In the scepticism born of years of criminal practice, Malcolm could see why. Even five years before, in the days when he had still believed in the ultimate power of law, he would have been the gentle inquisitor, looking for the conviction of an evil man, probing, persuading, warning that truth will out, you may as well comply. In those days he would have said to the reluctant witness, Miss Fortune, you must take an oath and speak, for the sake of catching a breaker of the law who may well hurt another.
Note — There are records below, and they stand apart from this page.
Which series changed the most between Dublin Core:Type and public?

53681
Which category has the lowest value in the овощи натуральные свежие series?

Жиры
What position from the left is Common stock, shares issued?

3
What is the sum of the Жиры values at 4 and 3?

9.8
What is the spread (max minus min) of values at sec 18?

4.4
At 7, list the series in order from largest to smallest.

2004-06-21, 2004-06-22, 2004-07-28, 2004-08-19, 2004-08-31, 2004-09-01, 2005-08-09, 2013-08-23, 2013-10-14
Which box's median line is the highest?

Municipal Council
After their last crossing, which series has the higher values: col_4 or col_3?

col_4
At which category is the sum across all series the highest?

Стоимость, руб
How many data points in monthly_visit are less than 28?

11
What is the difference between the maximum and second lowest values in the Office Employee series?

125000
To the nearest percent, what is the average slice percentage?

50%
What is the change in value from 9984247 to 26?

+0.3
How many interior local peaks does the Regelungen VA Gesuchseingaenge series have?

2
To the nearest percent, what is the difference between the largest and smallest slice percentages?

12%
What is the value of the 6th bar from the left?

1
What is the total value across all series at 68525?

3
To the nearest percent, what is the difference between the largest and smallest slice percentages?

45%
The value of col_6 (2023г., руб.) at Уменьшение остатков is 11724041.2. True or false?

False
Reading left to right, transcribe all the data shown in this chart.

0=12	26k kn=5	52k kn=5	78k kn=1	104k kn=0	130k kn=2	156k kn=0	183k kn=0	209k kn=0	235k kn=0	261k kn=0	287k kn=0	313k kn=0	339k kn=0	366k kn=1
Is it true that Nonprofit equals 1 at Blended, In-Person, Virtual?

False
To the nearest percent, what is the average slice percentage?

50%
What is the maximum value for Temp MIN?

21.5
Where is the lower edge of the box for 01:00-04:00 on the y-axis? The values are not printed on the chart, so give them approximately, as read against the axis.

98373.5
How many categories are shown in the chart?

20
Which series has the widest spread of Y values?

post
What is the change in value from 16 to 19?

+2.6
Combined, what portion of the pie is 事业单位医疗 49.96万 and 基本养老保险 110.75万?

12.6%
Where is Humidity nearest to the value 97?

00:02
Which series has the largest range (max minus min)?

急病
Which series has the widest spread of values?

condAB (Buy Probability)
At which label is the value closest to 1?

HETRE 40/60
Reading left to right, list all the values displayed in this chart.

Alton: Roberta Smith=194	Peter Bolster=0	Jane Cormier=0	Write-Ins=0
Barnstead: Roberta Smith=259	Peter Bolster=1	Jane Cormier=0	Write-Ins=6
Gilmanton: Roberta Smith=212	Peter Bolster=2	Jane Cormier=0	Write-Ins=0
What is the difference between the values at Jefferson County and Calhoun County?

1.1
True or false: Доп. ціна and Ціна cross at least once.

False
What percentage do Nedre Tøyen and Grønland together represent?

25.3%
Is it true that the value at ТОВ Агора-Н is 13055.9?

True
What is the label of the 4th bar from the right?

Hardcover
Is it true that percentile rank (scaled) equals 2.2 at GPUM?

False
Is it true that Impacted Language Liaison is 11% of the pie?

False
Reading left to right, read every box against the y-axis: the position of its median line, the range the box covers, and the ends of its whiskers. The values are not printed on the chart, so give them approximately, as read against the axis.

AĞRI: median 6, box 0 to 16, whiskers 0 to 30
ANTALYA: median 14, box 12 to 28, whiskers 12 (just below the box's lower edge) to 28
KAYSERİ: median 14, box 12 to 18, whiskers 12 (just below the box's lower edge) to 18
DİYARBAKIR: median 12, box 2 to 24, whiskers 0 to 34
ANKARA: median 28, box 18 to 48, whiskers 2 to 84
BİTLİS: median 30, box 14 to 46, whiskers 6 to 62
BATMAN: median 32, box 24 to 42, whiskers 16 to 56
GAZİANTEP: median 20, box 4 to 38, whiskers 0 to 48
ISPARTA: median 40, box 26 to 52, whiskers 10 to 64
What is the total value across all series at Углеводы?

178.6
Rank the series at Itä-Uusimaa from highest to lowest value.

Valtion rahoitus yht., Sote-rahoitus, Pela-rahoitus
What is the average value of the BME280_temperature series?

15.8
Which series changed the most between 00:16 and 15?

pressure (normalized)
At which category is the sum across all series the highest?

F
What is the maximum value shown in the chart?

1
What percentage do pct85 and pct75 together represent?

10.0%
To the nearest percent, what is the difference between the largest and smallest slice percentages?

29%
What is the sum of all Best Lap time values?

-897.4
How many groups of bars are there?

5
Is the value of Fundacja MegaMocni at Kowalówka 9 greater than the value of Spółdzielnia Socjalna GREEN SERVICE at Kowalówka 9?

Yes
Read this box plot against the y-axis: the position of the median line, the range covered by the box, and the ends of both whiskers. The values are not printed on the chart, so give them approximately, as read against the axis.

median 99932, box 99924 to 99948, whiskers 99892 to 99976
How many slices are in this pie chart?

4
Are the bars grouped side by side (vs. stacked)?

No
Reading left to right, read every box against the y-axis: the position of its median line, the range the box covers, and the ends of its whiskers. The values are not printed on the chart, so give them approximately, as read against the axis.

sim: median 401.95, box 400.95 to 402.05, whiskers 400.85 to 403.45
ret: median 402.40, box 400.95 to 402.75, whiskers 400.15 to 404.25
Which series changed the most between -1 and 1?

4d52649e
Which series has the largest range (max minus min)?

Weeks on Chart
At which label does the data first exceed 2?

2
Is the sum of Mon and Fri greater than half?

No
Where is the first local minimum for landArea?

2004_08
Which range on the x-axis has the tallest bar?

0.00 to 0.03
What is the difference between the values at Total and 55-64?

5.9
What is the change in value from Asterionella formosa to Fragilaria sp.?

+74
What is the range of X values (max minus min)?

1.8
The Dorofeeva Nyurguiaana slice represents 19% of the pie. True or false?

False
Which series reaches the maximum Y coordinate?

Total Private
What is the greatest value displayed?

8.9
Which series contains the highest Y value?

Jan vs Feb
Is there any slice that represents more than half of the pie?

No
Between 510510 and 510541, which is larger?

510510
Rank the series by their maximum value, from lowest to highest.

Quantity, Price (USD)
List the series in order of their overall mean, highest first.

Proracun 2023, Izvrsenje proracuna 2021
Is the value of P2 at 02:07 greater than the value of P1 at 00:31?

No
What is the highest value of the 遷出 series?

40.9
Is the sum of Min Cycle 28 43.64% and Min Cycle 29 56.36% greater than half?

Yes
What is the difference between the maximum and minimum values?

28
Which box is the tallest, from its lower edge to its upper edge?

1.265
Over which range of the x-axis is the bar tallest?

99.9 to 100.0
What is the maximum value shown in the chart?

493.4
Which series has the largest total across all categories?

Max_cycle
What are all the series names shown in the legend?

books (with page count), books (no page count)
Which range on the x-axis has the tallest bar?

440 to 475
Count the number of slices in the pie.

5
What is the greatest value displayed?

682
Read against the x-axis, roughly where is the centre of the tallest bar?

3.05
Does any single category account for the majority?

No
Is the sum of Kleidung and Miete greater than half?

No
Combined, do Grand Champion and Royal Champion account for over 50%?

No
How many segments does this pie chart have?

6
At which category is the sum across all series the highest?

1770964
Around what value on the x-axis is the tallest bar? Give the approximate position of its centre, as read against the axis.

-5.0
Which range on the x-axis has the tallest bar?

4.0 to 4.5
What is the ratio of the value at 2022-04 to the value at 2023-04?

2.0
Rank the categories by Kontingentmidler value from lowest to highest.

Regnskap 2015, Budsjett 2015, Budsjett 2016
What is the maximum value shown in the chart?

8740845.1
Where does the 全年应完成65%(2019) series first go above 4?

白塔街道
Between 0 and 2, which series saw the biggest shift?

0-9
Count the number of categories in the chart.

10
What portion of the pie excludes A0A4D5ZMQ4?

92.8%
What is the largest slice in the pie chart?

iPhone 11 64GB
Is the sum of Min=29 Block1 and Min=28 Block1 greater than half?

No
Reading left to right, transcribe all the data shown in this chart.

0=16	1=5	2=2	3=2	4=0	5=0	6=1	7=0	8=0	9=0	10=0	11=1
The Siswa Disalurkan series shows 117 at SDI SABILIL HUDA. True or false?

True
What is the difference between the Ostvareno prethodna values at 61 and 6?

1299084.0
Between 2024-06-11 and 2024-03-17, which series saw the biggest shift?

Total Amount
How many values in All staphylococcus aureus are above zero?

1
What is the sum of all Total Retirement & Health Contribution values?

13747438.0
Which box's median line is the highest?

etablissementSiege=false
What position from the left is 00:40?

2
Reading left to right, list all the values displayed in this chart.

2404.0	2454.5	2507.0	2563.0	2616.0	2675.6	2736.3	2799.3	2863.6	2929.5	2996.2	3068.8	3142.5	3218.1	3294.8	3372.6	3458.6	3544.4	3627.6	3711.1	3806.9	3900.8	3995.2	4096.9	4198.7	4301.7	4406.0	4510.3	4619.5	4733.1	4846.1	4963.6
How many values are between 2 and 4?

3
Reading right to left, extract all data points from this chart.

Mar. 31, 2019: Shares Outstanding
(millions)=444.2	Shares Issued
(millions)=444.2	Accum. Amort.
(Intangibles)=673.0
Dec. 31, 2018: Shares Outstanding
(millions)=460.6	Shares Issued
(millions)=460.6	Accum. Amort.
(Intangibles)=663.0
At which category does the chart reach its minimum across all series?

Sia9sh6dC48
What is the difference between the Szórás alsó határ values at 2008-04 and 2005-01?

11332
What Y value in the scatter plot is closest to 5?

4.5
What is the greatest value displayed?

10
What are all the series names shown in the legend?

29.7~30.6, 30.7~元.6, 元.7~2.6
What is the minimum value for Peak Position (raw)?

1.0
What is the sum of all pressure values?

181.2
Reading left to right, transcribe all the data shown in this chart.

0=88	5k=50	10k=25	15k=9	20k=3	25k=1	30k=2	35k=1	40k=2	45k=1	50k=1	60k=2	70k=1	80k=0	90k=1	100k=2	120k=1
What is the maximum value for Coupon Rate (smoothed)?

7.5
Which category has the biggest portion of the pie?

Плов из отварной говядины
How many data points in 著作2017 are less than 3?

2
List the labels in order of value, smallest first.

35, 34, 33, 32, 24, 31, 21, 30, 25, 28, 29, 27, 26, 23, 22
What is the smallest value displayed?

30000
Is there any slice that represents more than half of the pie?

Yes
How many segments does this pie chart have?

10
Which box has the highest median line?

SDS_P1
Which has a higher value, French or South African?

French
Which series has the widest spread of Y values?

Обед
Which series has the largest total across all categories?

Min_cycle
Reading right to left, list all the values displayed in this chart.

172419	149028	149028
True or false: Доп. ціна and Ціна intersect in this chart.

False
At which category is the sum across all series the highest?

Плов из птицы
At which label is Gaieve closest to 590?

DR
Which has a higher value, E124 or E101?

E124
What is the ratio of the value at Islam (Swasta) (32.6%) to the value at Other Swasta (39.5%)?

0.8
You must write first, and then speak. Here, take my pen. When Malcolm thought of those he had met in the bowels of the court, refusing to give evidence, until his large and gentle insistence had made them, he blanched. He knew in his heart of hearts that he had persuaded people to believe they would not be hurt in consequence of words said on oath, and that he had never had to see or follow up the beating which would ensue from the friends of the pimp subsequently convicted, or the bruising of the girlfriend of the thief betrayed by her words. This was different, but more or less the same. These days he could see how many were outside the law by sheer influence, could see there were times when it was not worth ruining the life and the trust of one disturbed victim to bring an offender to book. Not even if the offender was Charles Tysall, and not even if other lives hung in the balance. It would make the rickety game of justice one of a life for a life. Especially now.